For the entries that follow, set down each one exactly and drop any pictures.

**RECORDS FOR THE TASK**.
• • • •

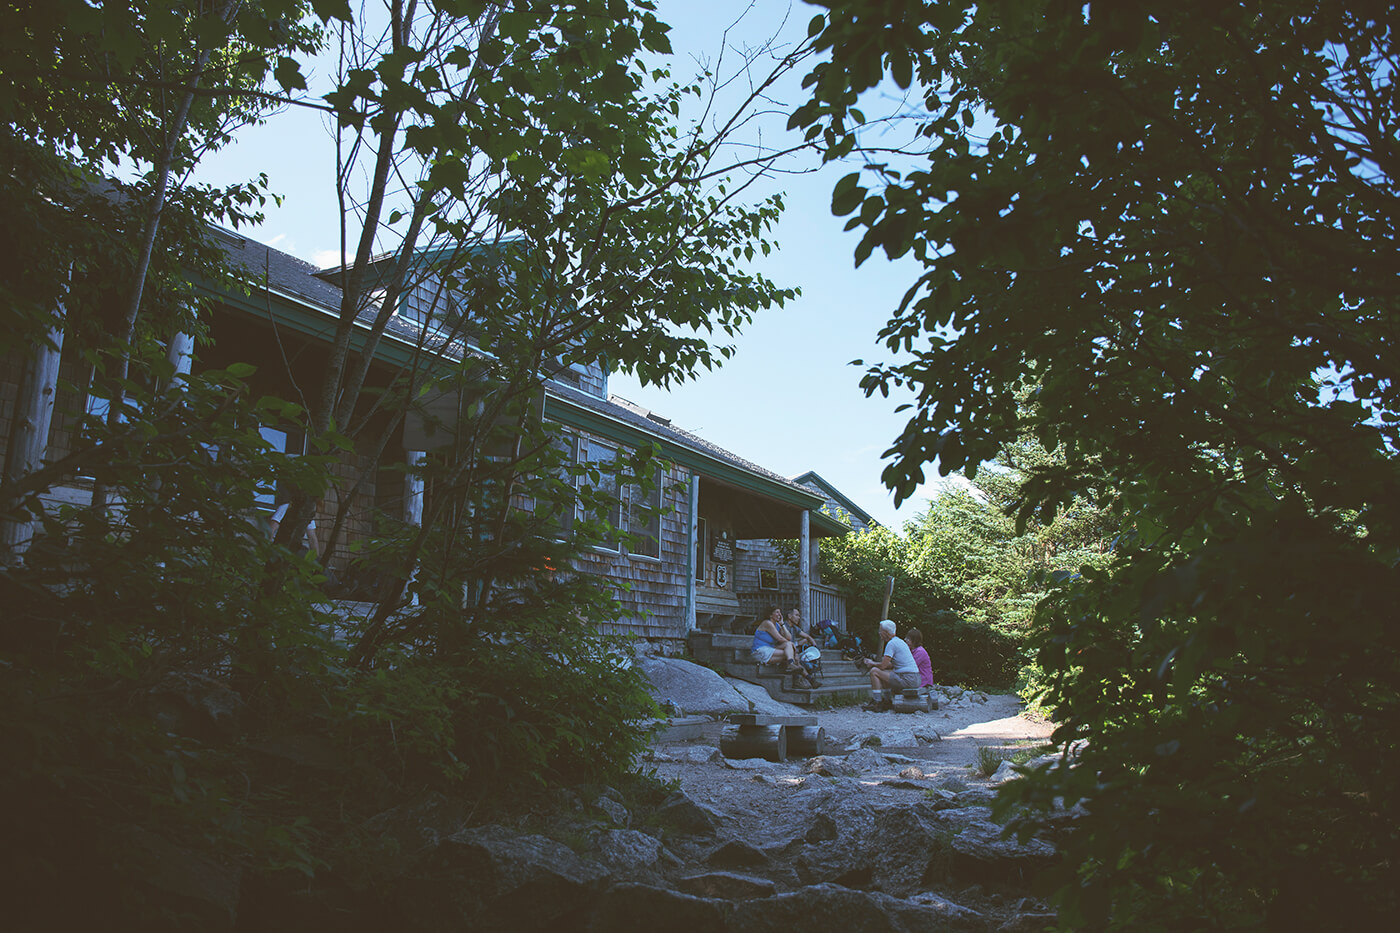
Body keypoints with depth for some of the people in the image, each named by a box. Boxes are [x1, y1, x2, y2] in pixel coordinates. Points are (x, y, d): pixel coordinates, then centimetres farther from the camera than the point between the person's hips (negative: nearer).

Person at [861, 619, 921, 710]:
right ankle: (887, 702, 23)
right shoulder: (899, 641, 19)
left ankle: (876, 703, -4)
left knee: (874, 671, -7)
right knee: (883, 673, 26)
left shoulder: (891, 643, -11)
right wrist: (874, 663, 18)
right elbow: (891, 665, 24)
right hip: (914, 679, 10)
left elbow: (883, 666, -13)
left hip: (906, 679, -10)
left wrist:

• • • •

**OUTPUT**.
Body keypoints with depth for some of the people in the image, each named by a box. Boxes are [x1, y1, x2, y2] in pixel coordinates. Points are (x, y, d): pixel coordinates, then centimetres farther from the camera than the point between the person's hips (negative: nearer).

Person at [861, 619, 921, 710]:
right ankle: (887, 702, 23)
right shoulder: (899, 641, 19)
left ankle: (876, 703, -4)
left knee: (874, 671, -7)
right knee: (883, 673, 26)
left shoulder: (891, 643, -11)
right wrist: (874, 663, 18)
right elbow: (891, 665, 24)
right hip: (914, 679, 10)
left elbow: (883, 666, -13)
left hip: (906, 679, -10)
left wrist:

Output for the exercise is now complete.